L’ora di cena però non tardò a giungere e Belle dovette abbandonare il suo compito di domestica per potersi recare nella sala da pranzo. Tremotino aveva imparato a gradire la sua compagnia e con il tempo le concesse ciò che nessun altro servitore aveva ottenuto fino a quel momento, come ad esempio cenare insieme a lui. Per quella sera però fu costretta a condividere la medesima tavola con l’ospite del padrone che Belle continuava a non vedere di buon grado.
“Noto con piacere che vi siete svegliato giusto in tempo per la cena” sorrise ironicamente mentre si presentava all’ingresso con un abito pulito ma meno appariscente di quello che indossava il giorno del suo arrivo al Castello.
“Il fascino del tempo è proprio questo: c’è un’ora per dormire, un’ora per prendere il tè, un’ora per le piacevoli conversazioni” rispose Jefferson quando la vide entrare “se non riuscissimo a scandirlo sarebbe un vero e proprio disastro” aggiunse con un sorriso sghembo prima di accomodarsi a capotavola per sprofondare sulla sedia e allungare con poca eleganza le gambe al di sotto del tavolo.
Belle andò a sedersi dalla parte opposta, compiendo ogni movimento con assoluta grazia.
“Ne parlate come se poteste controllarlo” sussurrò a voce bassa ma  se le sue parole giunsero lo stesso alle orecchie di lui.
“Oh, non è poi così difficile. Posso addirittura fermarlo” così facendo tirò fuori un orologio da taschino che lasciò penzolare davanti agli occhi, sorreggendolo con la catenina dorata.

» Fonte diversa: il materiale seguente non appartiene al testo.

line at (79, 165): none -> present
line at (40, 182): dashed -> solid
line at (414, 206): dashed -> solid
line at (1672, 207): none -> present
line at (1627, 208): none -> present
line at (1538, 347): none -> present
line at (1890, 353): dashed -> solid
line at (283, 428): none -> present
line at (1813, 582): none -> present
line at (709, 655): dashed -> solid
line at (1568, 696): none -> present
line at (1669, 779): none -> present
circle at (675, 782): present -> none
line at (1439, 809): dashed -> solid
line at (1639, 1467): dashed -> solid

Lo aprì e poi bloccò il meccanismo. “Ecco, siete soddisfatta?” le domandò prima di posarlo accanto a lui.
Belle aggrottò le sopracciglia, non riusciva a capacitarsi di simili stranezze ma al contempo non poteva  evitare di trovare interessante quella sua particolarità.
“A cosa serve un orologio che non segna l’ora esatta?” rispose con un’altra domanda mentre la prima pietanza fu sistemata davanti ai due commensali.
Alcuni candelabri erano stati disposti nella sala e sulla tavola imbandita per poter illuminare l’aria notturna che si era creata e riscaldarla con il lume di candela.
“Questa è una convenzione creata appositamente per renderci tutti schiavi di noi stessi” disse Jefferson mentre scuoteva velocemente la testa e poi iniziava ad assaporare la zuppa che aveva davanti “esistono mondi in cui il tempo non scorre mai ed altri in cui è incontrollabile, se doveste ritrovarvi in situazioni simili, un orologio che segna l’ora esatta non vi aiuterebbe. E poi, l’ora esatta rispetto a cosa?”.
Belle non ebbe la prontezza di rispondere all’istante, tant’è che preferì concentrarsi sul piatto di zuppa, prima di trarre un respiro profondo.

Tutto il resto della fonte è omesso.